Women’s ministry boost at Moore

8:49am Tuesday, 8th February 2011  

Sydney’s Moore College has launched the Priscilla and Aquila Centre to support women’s ministry. It has a special focus on encouraging women into post-graduate study and fostering women writers at both academic and more popular levels.

“We can do a lot more serious thinking and creative thinking about the application end of complementarianism”, Jane Tooher the Director of the Pricilla and Aquila Centre told a couple of hundred at the launch on February 7.

“Complementarian” churches like Sydney’s Anglicans believe the Bible does not allow women to lead congregations, or (generally) to preach to men. The Priscilla and Aquila Centre is an attempt by Moore to move beyond the women’s ordination debates of the past and more actively promote women’s ministry within the bounds of their theological framework.

Tooher reported that Moore College has experimented with team teaching with men and women and plans to experiment with College chapel.

College principal John Woodhouse described the new centre as approaching the issues of women’s ministry “in a less defensive way than has been necessary in the past”.  He placed the controversy in the light of the 1960’s feminist and sexual revolutions. “ Undoubtedly there were some ways in which women were treated unfairly. So in many ways we would not wish to go back to life before the revolution.”

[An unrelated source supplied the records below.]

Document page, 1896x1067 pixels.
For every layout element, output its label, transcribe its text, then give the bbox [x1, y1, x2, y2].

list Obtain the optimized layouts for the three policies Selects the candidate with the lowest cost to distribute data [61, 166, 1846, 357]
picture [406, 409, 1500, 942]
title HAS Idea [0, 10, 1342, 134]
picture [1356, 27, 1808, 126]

Woodhouse was still for being critical of the changes: “But as a society we are more confused about life marriage and relationship”.

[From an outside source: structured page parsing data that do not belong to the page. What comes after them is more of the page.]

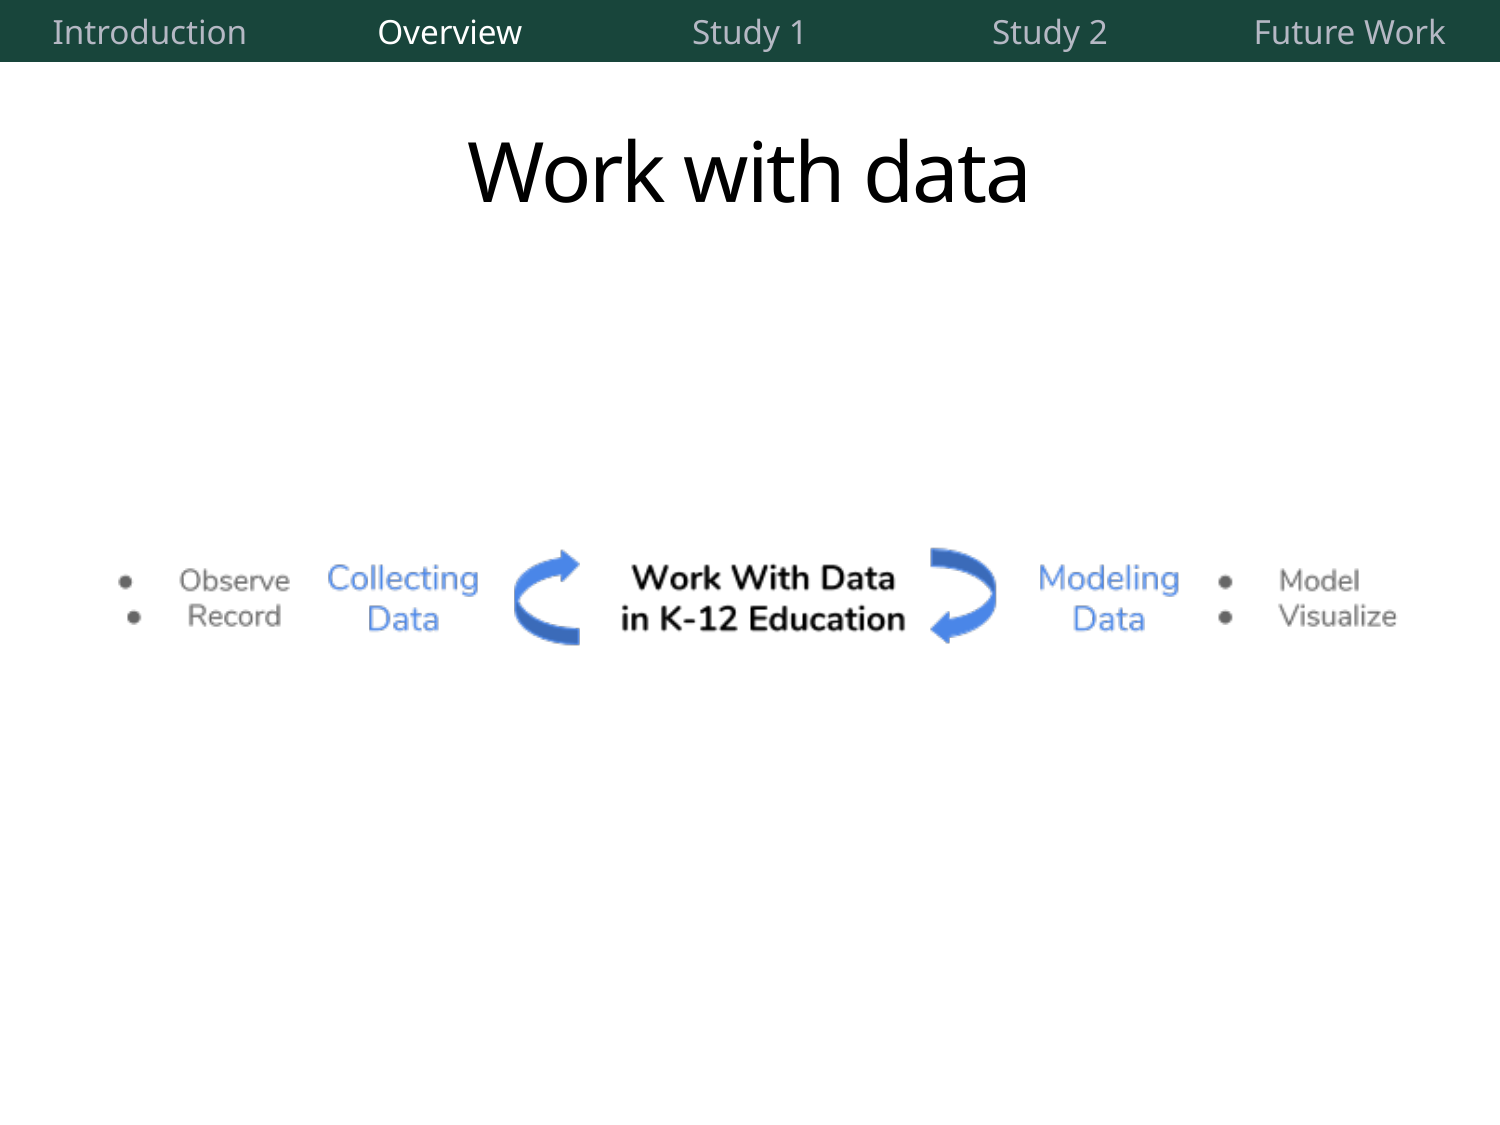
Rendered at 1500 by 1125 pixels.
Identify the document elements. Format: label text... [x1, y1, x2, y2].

title Work with data [75, 87, 1425, 250]
table_header Future Work [1200, 0, 1500, 62]
table_header Study 1 [600, 0, 900, 62]
table_header Study 2 [900, 0, 1200, 62]
table_header Overview [300, 0, 600, 62]
picture [0, 286, 1500, 921]
table_header Introduction [0, 0, 300, 62]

He called on Christians on either side of the women’s ministry issue to “recognise the true and right motives of those who differ from us”

Those who believe that women have different ministries to men should “be slow to assume others who disagree with you do not care about God’s word.”

Those who believe all ministries are open to women should “be slow to assume that only you and those who agree with you care for justice.”

Another local Christian group that adopts a complementarian approach, the Presbyterian Church of Australia, is also examining women’s ministry. A National conference called “Flourish” has been established to promote women’s ministry in the PCA. Senior Presbyterians have told Eternity a proposal to work out how the church can encourage women’s ministry is being worked on at the national level.